→ **Texto dado**
========================

03. Piki piki, dala dala, casi casi
Por más que lo haya leído y visto en vídeos y aunque ya haya conducido por Marruecos, la carretera africana sorprende a cada metro. Siempre hay alguien que va de un sitio a otro, en cualquier medio, transportando cualquier cosa. Siempre hay alguien en la cuneta, esperando, descansando o vendiendo. Siempre.
Hace once días que estoy en Zanzíbar. Con la piki piki de Michiel, una Hero 125 cc de fabricación india, ya he recorrido prácticamente todas las carreteras asfaltadas y las pistas de la isla. También algunos caminos de piedras afiladas o de arena blanca y fina. He conducido bajo el sol calcinante y el chaparrón tropical de gotas como cocos. Me han caído mangos en el casco y me llevé un murciélago por delante. La policía me ha pedido todos los papeles, el carnet de conducir internacional, empapado, casi deshecho, después del chaparrón contra el que la bolsa de filtros para los cigarrillos donde lo llevaba no pudo hacer nada, he hecho de taxista ilegal y gratuito con zanzibareños y masais, y también de asistencia en carretera. Todo en un mismo día.
Yo: —Piki piki matatisa? [Problemas con tu motillo?]
Él: —[Ininteligible]
—Can I help you?
—Yes, no power.
¿Cómo va a tener power? Lo que me extraña es que la haya tenido alguna vez. Un par de cables pelados rodean el extremo de la bujía, por mucho que trata de arrancar a pedal su scooter Honda se niega a hacerlo. Y tiene moral, le llevo viendo intentándolo desde hace un buen rato. Quedamos en que le empujo hasta el siguiente pueblo, pero he debido perderme algo de la conversación porque una vez en la carretera, cuando ya hemos alcanzado cierta velocidad, hace un intento de arrancar engranando una marcha. Su moto se para en seco, mi brazo izquierdo, con el que agarraba su transportín, se sacude hacia atrás y mi moto gira bruscamente a la derecha invadiendo el carril contrario. ¡Coño, avisa! Por suerte no venía nadie y no pasa nada. Con su moto tampoco pasa nada, no arranca. Retomamos la marcha, espero que no vayamos muy lejos porque con la postura que tengo que poner para empujar no puedo ver por el espejo retrovisor si viene alguien.

========================

→ **Datos proporcionados**
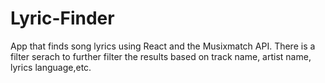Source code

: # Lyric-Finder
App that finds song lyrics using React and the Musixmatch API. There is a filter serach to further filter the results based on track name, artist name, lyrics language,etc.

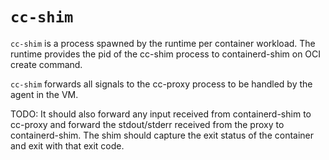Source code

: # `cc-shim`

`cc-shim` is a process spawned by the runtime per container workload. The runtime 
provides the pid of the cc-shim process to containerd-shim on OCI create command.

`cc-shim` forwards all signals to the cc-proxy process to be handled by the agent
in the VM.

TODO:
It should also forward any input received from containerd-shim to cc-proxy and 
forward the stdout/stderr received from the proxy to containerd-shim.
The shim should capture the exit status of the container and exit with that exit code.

========================

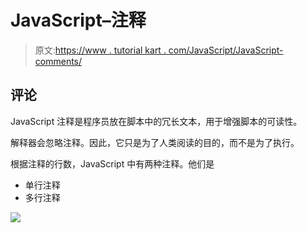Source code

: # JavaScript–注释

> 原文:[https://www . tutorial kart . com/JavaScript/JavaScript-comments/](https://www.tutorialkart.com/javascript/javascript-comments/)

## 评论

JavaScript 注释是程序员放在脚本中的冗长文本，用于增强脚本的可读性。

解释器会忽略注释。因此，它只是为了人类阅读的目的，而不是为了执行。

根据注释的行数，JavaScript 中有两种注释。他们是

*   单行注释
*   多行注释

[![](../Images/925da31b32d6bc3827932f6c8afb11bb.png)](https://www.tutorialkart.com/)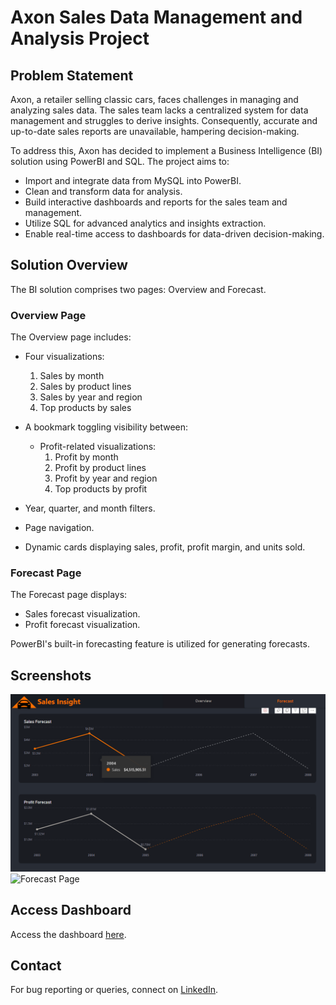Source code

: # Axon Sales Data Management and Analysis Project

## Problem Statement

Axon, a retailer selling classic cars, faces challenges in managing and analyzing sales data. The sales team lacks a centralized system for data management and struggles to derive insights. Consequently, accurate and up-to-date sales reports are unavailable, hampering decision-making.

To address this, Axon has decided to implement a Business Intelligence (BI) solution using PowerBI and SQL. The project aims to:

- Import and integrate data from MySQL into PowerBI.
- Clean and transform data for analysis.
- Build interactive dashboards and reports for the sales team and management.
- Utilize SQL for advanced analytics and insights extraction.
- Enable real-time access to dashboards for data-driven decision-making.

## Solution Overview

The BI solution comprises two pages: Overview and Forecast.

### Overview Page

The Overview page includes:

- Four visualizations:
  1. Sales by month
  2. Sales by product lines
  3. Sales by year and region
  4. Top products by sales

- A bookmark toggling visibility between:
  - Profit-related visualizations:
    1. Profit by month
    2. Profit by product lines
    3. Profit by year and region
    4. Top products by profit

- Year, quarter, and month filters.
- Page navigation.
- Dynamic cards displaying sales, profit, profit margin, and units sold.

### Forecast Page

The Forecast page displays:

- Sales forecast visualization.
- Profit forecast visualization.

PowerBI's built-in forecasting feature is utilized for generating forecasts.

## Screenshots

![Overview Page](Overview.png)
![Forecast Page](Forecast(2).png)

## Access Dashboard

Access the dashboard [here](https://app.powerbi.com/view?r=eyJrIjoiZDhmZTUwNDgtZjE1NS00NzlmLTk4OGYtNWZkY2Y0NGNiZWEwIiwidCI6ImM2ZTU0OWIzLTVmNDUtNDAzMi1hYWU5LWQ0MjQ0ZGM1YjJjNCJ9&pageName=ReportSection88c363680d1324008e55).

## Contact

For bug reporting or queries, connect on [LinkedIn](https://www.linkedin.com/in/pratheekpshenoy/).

========================

→ **Orden de trabajo**
Reproduce sin cambios el fragmento del relato sobre Zanzíbar que va desde "Hace once días" hasta "I help you?", ambos incluidos.

→ **Respuesta**
Hace once días que estoy en Zanzíbar. Con la piki piki de Michiel, una Hero 125 cc de fabricación india, ya he recorrido prácticamente todas las carreteras asfaltadas y las pistas de la isla. También algunos caminos de piedras afiladas o de arena blanca y fina. He conducido bajo el sol calcinante y el chaparrón tropical de gotas como cocos. Me han caído mangos en el casco y me llevé un murciélago por delante. La policía me ha pedido todos los papeles, el carnet de conducir internacional, empapado, casi deshecho, después del chaparrón contra el que la bolsa de filtros para los cigarrillos donde lo llevaba no pudo hacer nada, he hecho de taxista ilegal y gratuito con zanzibareños y masais, y también de asistencia en carretera. Todo en un mismo día.
Yo: —Piki piki matatisa? [Problemas con tu motillo?]
Él: —[Ininteligible]
—Can I help you?